_EXERCISE REQUIREMENTS_. Find "23: (213, 429, 1.84)" below and begin at its line; stop after the line with "[00:02.880]". Output those lines exactly, without pictures.

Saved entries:
- - -

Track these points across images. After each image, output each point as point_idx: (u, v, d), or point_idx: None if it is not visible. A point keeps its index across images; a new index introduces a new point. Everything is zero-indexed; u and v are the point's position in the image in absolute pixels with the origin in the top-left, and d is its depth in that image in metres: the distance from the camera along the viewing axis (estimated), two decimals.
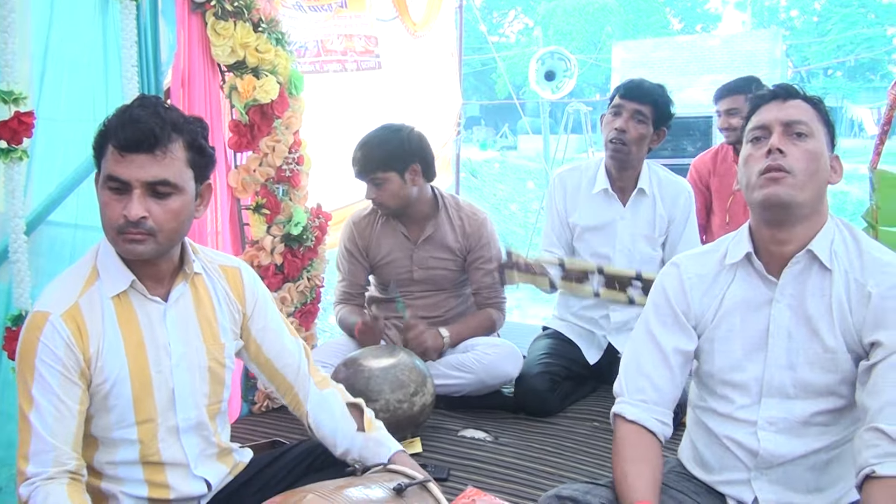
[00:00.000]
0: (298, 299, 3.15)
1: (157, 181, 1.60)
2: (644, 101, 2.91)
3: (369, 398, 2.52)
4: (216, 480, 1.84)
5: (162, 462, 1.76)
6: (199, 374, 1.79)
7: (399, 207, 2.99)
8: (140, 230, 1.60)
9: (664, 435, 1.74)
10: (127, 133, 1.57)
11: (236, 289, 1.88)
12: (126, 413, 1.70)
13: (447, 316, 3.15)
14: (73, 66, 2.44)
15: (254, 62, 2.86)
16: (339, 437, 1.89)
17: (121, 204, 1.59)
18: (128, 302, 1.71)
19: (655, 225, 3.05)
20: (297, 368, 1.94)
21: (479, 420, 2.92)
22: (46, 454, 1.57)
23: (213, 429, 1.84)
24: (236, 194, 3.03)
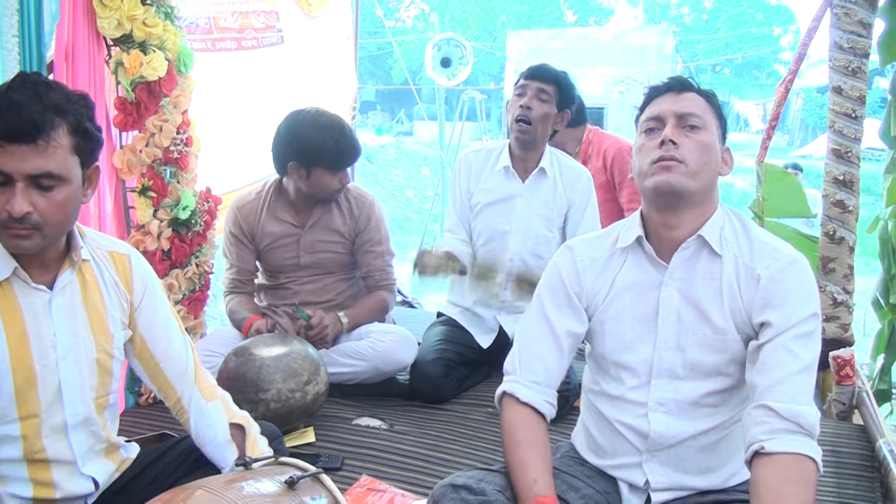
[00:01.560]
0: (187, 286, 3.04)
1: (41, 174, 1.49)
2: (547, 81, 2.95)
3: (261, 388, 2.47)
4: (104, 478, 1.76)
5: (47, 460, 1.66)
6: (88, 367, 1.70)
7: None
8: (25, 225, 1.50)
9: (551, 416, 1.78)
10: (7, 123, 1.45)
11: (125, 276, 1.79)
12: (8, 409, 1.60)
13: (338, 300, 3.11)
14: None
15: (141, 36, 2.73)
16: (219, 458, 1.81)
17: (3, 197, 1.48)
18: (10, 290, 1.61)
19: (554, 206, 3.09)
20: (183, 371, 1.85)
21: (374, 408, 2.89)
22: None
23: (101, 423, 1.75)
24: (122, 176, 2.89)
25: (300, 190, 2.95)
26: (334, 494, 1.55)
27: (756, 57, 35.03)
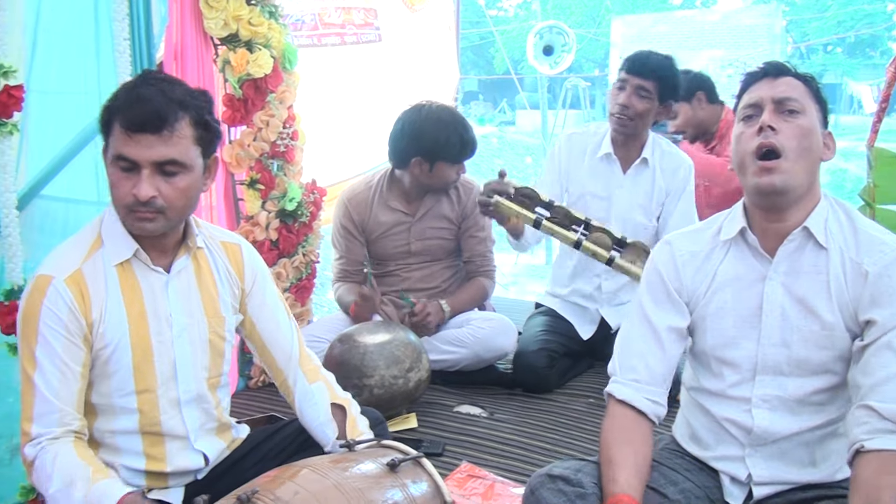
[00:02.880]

- - -

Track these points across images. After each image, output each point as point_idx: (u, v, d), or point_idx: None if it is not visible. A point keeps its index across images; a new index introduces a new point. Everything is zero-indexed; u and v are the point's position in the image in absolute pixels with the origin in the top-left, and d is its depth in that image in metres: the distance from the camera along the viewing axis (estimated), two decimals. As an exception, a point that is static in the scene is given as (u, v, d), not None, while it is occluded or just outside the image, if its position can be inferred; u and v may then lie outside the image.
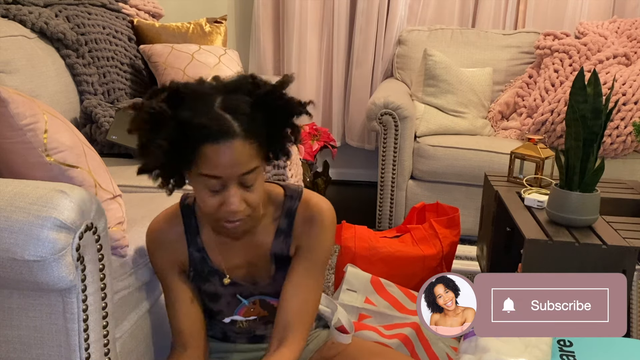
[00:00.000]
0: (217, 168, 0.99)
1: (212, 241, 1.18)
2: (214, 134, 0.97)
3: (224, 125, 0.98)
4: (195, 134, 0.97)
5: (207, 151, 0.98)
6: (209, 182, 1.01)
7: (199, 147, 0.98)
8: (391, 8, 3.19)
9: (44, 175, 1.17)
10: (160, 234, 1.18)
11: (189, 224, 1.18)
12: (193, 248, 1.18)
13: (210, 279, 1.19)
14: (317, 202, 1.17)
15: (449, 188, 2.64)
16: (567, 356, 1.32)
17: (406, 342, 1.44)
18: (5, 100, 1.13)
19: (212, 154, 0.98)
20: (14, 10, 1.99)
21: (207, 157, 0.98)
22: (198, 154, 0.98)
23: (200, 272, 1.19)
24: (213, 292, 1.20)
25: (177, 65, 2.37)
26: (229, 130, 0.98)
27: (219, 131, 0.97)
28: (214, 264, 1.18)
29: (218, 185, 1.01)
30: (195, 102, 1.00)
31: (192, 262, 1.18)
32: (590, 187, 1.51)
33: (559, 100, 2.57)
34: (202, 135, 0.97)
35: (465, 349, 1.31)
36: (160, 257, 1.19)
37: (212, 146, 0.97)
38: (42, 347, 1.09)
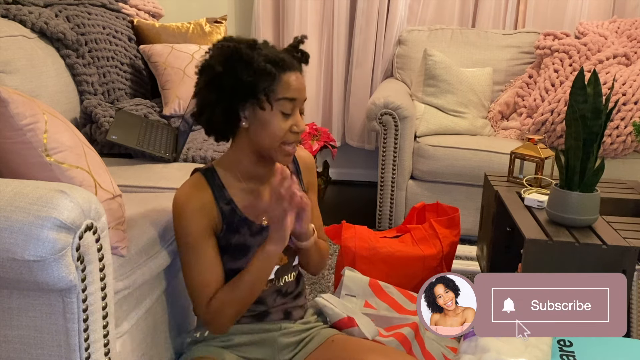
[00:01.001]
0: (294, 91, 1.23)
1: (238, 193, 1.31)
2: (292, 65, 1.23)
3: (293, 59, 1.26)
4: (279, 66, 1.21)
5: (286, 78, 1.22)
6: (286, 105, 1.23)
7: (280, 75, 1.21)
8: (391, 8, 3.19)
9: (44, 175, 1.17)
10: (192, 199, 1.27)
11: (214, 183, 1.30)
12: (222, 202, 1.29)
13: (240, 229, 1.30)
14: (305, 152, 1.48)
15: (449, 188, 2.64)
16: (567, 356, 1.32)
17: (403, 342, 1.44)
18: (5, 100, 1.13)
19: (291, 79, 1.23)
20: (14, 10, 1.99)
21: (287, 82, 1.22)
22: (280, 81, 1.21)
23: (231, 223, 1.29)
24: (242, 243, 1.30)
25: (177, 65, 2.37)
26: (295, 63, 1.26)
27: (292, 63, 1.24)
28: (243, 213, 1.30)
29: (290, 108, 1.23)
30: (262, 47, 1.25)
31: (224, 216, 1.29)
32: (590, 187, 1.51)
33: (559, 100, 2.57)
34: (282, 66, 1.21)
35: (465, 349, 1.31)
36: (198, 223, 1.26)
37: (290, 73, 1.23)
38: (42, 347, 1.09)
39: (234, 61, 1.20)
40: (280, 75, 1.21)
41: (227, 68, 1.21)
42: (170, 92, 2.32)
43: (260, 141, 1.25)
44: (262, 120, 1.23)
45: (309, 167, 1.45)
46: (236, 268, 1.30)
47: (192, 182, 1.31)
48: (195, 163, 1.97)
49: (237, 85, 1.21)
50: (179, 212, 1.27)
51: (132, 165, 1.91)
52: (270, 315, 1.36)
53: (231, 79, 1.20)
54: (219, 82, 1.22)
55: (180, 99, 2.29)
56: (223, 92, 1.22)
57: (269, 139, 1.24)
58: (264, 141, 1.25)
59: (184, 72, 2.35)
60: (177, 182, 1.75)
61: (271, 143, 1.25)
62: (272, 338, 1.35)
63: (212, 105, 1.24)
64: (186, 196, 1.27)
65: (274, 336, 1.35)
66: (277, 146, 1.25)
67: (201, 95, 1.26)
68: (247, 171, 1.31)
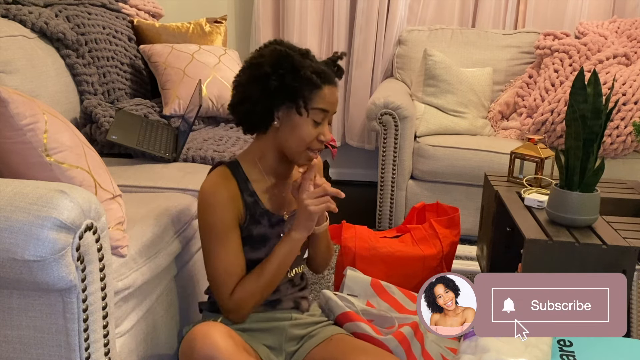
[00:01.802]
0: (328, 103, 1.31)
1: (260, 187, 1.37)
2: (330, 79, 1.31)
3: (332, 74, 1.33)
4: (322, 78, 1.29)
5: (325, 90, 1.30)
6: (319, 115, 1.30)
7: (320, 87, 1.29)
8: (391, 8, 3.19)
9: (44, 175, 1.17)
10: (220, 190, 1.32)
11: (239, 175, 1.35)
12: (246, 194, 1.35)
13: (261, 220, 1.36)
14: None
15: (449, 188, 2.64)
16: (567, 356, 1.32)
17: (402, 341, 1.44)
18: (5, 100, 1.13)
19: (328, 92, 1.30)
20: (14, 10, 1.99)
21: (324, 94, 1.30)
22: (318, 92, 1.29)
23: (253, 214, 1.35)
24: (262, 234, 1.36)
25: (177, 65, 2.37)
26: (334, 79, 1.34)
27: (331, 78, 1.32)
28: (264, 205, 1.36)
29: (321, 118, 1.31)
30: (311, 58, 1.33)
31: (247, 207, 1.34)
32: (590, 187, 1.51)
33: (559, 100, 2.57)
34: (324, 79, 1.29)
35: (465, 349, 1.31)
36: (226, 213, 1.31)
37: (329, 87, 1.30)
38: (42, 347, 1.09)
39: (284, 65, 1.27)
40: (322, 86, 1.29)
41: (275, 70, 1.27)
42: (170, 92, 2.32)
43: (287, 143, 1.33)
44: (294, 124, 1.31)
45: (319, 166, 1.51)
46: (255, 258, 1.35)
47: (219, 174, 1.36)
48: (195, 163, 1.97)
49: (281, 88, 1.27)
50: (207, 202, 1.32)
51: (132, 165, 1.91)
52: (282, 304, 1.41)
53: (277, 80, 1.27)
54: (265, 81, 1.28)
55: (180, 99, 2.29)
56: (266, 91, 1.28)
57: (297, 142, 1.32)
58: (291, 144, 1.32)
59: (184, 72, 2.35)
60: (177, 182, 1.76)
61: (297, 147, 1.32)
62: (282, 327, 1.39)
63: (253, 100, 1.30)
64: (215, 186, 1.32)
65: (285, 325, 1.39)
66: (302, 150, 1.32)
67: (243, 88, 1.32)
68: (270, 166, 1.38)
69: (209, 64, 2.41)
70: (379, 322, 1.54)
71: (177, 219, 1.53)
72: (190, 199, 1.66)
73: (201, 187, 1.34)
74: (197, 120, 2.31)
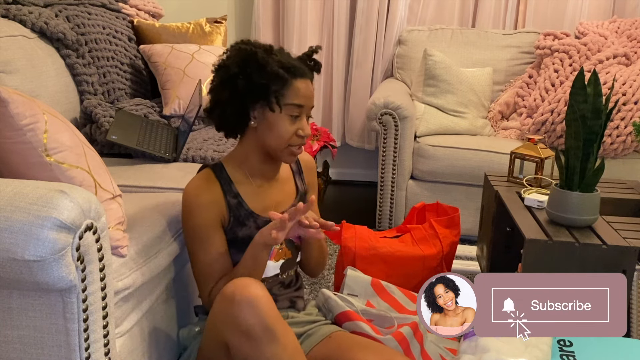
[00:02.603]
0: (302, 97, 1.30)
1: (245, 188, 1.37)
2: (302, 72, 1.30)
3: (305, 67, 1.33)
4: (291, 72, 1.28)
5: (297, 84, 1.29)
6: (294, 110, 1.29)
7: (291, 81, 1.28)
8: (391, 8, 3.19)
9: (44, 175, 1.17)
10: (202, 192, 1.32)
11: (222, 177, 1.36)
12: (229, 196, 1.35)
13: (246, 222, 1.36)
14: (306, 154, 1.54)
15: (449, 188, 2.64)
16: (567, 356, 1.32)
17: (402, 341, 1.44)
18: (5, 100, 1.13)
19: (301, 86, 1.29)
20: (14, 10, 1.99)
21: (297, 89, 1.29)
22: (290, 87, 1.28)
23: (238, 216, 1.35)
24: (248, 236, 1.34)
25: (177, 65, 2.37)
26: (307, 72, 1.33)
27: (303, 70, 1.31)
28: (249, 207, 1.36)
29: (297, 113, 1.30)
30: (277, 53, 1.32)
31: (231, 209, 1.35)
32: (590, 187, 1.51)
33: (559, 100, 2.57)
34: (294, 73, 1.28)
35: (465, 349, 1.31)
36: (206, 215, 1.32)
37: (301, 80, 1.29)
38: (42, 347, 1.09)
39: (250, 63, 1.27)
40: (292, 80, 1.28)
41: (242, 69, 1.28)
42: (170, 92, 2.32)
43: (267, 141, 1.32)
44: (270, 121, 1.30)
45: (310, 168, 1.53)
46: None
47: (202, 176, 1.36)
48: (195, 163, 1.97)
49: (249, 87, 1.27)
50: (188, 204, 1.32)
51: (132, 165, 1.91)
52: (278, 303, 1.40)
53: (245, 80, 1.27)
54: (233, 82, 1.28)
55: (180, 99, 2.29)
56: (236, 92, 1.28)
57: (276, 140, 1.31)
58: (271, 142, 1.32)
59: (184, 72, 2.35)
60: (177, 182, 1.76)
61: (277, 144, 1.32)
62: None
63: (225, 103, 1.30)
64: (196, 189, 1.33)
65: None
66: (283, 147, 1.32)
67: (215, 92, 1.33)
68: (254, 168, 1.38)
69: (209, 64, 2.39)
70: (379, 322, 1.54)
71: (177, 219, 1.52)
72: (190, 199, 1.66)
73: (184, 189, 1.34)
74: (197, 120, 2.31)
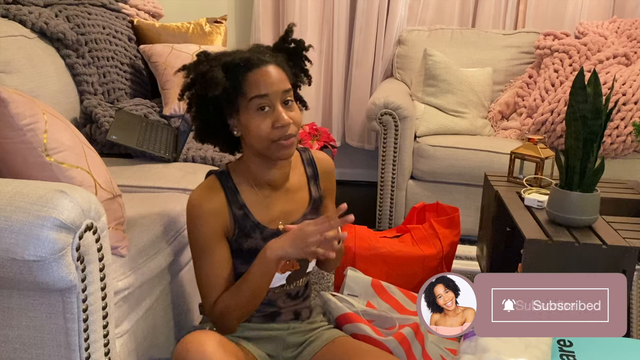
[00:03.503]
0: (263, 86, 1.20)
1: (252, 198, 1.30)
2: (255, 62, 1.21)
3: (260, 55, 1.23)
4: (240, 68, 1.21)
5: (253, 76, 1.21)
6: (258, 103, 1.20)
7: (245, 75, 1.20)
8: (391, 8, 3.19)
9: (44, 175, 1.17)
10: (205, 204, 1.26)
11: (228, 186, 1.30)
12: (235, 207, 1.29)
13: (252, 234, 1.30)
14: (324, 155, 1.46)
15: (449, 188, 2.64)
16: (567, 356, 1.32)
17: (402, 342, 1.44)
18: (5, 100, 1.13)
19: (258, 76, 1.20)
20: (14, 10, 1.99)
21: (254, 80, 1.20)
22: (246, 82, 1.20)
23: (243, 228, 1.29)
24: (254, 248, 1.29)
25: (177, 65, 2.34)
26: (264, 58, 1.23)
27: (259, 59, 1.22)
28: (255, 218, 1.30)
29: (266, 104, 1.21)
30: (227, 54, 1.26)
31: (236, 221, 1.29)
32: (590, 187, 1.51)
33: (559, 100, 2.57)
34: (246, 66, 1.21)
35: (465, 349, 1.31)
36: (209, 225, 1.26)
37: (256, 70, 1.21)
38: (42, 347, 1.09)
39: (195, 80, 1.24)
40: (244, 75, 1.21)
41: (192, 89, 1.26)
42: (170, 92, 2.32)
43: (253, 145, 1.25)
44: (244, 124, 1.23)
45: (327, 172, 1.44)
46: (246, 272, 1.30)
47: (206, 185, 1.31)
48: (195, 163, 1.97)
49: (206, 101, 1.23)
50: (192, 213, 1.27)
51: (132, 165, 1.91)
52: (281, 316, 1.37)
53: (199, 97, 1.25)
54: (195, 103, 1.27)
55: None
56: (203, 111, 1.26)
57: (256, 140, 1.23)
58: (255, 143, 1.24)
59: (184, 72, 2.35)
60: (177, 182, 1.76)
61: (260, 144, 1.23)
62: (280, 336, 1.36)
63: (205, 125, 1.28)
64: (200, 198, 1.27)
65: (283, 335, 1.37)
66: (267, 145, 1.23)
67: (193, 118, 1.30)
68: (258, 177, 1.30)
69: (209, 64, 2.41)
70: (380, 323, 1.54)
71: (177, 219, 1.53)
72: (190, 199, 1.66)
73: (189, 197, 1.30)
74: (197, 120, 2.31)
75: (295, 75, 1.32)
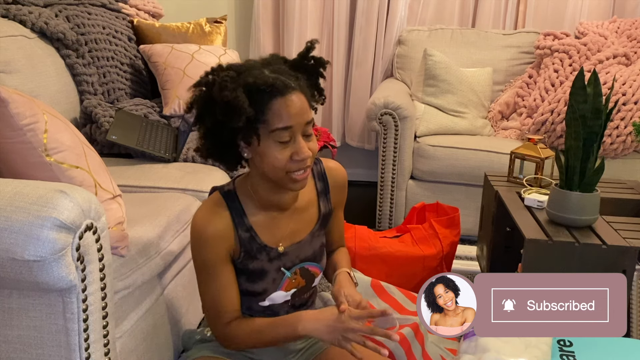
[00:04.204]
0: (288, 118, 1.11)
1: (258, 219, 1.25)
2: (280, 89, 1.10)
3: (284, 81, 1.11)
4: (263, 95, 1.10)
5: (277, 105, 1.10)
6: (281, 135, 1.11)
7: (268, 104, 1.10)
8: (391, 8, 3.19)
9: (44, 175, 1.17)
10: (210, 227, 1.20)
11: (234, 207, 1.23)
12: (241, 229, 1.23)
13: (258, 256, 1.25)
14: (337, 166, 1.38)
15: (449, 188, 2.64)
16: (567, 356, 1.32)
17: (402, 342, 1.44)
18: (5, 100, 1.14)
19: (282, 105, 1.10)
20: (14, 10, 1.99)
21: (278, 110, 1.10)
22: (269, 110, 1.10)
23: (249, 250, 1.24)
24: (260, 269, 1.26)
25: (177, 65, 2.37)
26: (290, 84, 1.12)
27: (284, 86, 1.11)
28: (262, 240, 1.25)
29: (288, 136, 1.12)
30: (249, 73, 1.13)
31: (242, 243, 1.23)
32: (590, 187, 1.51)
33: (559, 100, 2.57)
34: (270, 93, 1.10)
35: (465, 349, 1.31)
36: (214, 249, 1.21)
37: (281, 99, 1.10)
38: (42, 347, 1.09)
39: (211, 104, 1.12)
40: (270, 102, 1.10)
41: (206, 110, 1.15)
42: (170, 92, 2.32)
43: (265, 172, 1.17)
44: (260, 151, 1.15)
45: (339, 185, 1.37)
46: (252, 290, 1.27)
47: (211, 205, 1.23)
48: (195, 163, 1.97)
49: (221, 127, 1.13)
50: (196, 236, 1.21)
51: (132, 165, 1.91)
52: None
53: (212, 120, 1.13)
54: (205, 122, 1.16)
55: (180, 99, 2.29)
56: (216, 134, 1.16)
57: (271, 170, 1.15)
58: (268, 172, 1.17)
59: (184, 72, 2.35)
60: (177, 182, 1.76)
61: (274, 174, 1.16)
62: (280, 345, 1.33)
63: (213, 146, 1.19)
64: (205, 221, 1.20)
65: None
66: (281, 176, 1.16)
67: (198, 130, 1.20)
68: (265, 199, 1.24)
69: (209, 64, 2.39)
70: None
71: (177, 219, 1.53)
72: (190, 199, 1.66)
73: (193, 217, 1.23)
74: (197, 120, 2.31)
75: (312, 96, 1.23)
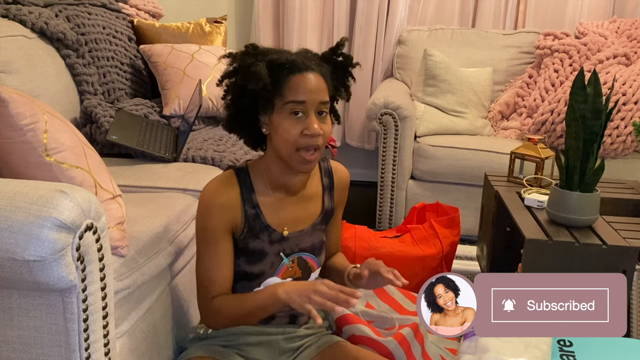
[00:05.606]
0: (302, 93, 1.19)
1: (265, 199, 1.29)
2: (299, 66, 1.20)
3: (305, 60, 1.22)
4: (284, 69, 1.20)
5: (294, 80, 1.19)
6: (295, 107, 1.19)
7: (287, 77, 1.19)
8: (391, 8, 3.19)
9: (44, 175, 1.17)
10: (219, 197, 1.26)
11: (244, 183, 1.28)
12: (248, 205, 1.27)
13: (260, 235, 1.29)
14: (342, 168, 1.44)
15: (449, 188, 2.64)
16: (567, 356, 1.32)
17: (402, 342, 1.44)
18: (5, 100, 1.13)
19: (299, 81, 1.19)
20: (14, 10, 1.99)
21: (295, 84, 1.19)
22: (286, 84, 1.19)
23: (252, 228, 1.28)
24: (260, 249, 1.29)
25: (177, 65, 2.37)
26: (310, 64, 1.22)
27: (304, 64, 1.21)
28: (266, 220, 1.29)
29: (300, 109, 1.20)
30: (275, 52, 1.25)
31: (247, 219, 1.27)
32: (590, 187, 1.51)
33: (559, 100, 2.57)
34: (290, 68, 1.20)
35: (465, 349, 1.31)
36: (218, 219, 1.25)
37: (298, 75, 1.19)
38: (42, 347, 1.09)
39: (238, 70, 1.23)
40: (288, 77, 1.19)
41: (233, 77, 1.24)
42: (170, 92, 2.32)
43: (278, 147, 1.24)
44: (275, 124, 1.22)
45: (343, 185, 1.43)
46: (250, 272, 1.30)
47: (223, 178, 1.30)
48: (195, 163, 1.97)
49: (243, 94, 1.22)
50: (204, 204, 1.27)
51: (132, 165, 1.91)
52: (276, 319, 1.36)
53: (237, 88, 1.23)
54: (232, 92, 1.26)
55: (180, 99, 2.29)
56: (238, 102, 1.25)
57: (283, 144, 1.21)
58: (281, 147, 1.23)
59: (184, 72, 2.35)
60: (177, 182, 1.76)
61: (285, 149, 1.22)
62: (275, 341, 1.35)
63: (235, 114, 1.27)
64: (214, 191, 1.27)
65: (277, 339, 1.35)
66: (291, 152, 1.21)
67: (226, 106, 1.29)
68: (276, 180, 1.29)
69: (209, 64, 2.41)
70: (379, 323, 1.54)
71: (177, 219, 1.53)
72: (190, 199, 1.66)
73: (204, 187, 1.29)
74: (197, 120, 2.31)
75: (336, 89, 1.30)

- - -

_OUTPUT BELOW_.
23: (213, 429, 1.84)
24: (236, 194, 3.03)
[00:01.560]
0: (187, 286, 3.04)
1: (41, 174, 1.49)
2: (547, 81, 2.95)
3: (261, 388, 2.47)
4: (104, 478, 1.76)
5: (47, 460, 1.66)
6: (88, 367, 1.70)
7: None
8: (25, 225, 1.50)
9: (551, 416, 1.78)
10: (7, 123, 1.45)
11: (125, 276, 1.79)
12: (8, 409, 1.60)
13: (338, 300, 3.11)
14: None
15: (141, 36, 2.73)
16: (219, 458, 1.81)
17: (3, 197, 1.48)
18: (10, 290, 1.61)
19: (554, 206, 3.09)
20: (183, 371, 1.85)
21: (374, 408, 2.89)
22: None
23: (101, 423, 1.75)
24: (122, 176, 2.89)
25: (300, 190, 2.95)
26: (334, 494, 1.55)
27: (756, 57, 35.03)
[00:02.880]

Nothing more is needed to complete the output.